November 13, 2021 – March 13, 2022
George Frederic Watts, Ellen Terry ('Choosing'), oil on strawboard mounted on Gatorfoam, 1864, Accepted in lieu of tax by H.M. Government and allocated to the Gallery, 1975, Primary Collection, NPG 5048
This pioneering exhibition will present masterpieces from the Collection of the National Portrait Gallery, London, in an innovative exploration of love's role in the creation of some of the greatest masterpieces of Western art by artists such as Sir Joshua Reynolds, Angelica Kauffmann, David Hockney, Lee Miller, and Sam Taylor-Johnson, among others. Organized thematically with works spanning from the late 16th century to the present day, it will make the argument that ideas of love and desire have been critical to the development of portraiture since the genre's emergence in the English Renaissance.

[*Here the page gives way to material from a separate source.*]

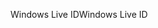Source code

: <span data-ttu-id="36ce8-101">Windows Live ID</span><span class="sxs-lookup"><span data-stu-id="36ce8-101">Windows Live ID</span></span>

More so than other art forms, portraits—sometimes given as tokens of love—offer visual records of relationships, celebrate key moments like engagements and weddings, and serve as memorials to deceased or absent lovers.

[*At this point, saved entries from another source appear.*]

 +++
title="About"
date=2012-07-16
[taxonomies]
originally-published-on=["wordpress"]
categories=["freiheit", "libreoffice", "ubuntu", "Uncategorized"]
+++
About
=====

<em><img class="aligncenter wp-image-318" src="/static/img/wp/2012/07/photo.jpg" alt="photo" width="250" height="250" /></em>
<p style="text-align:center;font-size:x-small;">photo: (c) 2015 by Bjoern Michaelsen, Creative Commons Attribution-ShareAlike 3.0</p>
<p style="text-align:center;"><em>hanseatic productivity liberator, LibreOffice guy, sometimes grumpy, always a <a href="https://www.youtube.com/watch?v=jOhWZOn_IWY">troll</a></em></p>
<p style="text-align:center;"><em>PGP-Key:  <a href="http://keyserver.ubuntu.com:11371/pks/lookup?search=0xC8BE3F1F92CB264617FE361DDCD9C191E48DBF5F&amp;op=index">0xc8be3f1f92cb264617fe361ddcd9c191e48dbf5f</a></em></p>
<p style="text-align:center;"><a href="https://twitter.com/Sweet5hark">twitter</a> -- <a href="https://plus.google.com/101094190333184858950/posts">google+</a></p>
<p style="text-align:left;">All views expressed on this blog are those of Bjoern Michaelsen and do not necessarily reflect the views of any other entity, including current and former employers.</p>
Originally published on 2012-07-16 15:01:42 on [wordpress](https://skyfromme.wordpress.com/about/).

At the heart of this exhibition is a series of real-life love stories, captured through the likenesses of sitters—from the 16th-century to storied couples like David and Victoria Beckham, Laurence Olivier and Vivien Leigh, and John Lennon and Yoko Ono. Each of the love stories sheds light on a different aspect of romantic love and the role of portraits within it through images which capture artists' obsessions with their muses to those that record tragic love affairs or celebrate the triumph of love against the odds.
From notions of romantic love as a dangerous illness at the beginning of the modern era, to today's celebration of romance as a means of finding fulfillment in life, this exhibition ultimately reveals love as a constant and defining element of the human experience over the past 450 years.